The significance of phase reversion-induced nanograined/ultrafine-grained structure on the load-controlled deformation response and related mechanism in copper-bearing austenitic stainless steel.

ABSTRACT

The ingenious concept of phase reversion annealing involving cold deformation of parent austenite to strain-induced martensite, followed by annealing was used to obtain nano-grained/ultrafine-grained (NG/UFG) structure in a Cu-bearing biomedical austenitic stainless steel resulting in high strength-high ductility combination. Having employed the concept effectively, the primary objective of this study is to critically analyze the interplay between the load-controlled deformation response, strain-rate sensitivity and deformation mechanism of NG/UFG austenitic stainless steel via nanoscale deformation experiments and compare with its coarse-grained (CG) counterpart. The study demonstrated that the strain-rate sensitivity of NG/UFG was ~1.5 times that of the CG structure.

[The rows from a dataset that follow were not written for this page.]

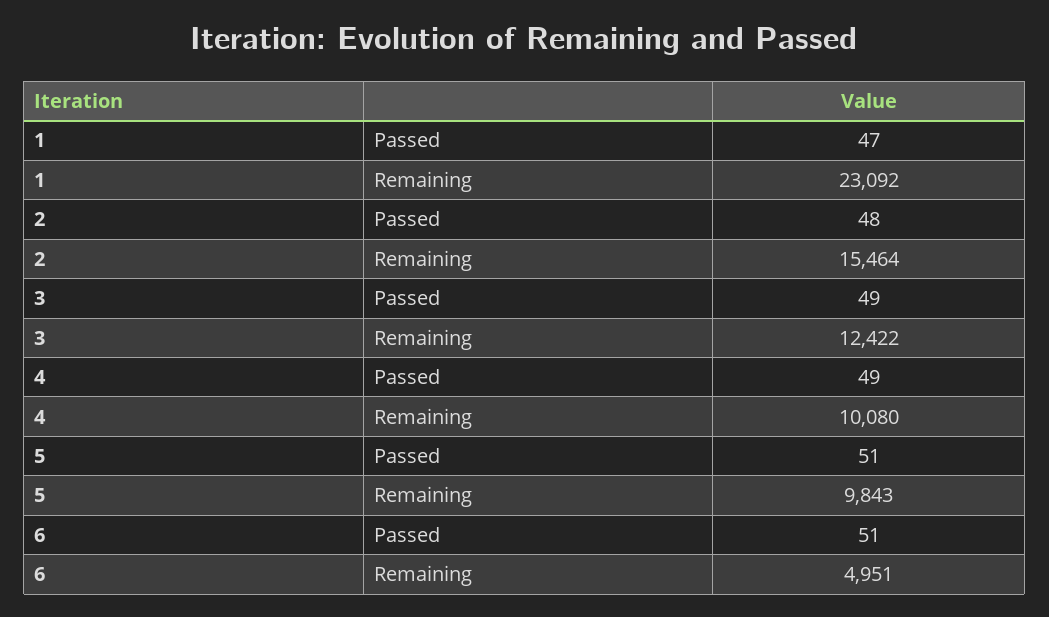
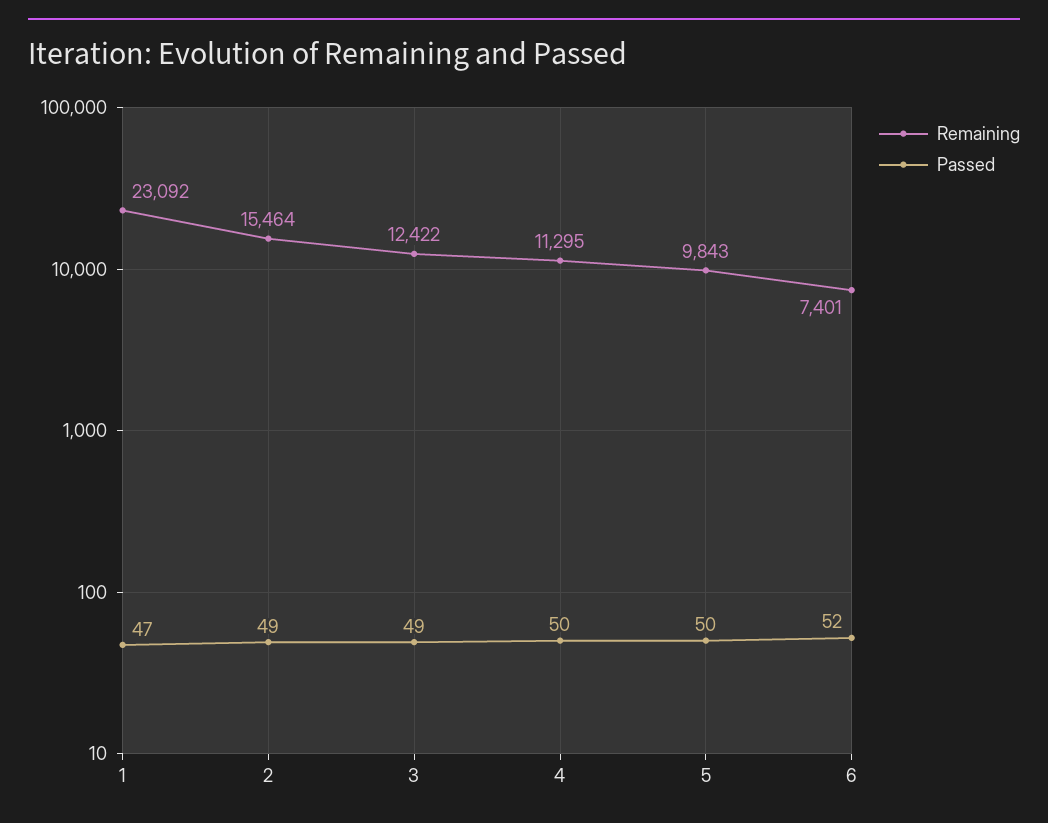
  {
    "Passed": {
      "1": 47,
-     "2": 48,
+     "2": 49,
      "3": 49,
-     "4": 49,
+     "4": 50,
-     "5": 51,
+     "5": 50,
-     "6": 51
+     "6": 52
    },
    "Remaining": {
      "1": 23092,
      "2": 15464,
      "3": 12422,
-     "4": 10080,
+     "4": 11295,
      "5": 9843,
-     "6": 4951
+     "6": 7401
    }
  }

Post-mortem electron microscopy of plastic zone surrounding the indents indicated that the active deformation mechanism was nanoscale twinning with typical characteristics of a network of intersecting twins in the NG/UFG structure, while strain-induced martensite transformation was the effective deformation mechanism for the CG structure. The fracture morphology was also different for the two steels, essentially ductile in nature, and was characterized by striations marking the line-up of voids in NG/UFG steel and microvoid coalescence in CG counterpart. The differences in deformation mechanisms between the NG/UFG and CG structure are attributed to the austenite stability - strain energy relationship. Furthermore, the presence of ~3 wt % Cu in austenitic stainless steel had somewhat moderate effect on strain-rate sensitivity and activation volume at similar level of grain size in its Cu-free counterpart. Specifically, in the NG/UFG structure, the nanoscale twin density was noticeably higher in Cu-bearing austenitic stainless steel as compared to Cu-free counterpart, as Cu is known to increase the stacking fault energy.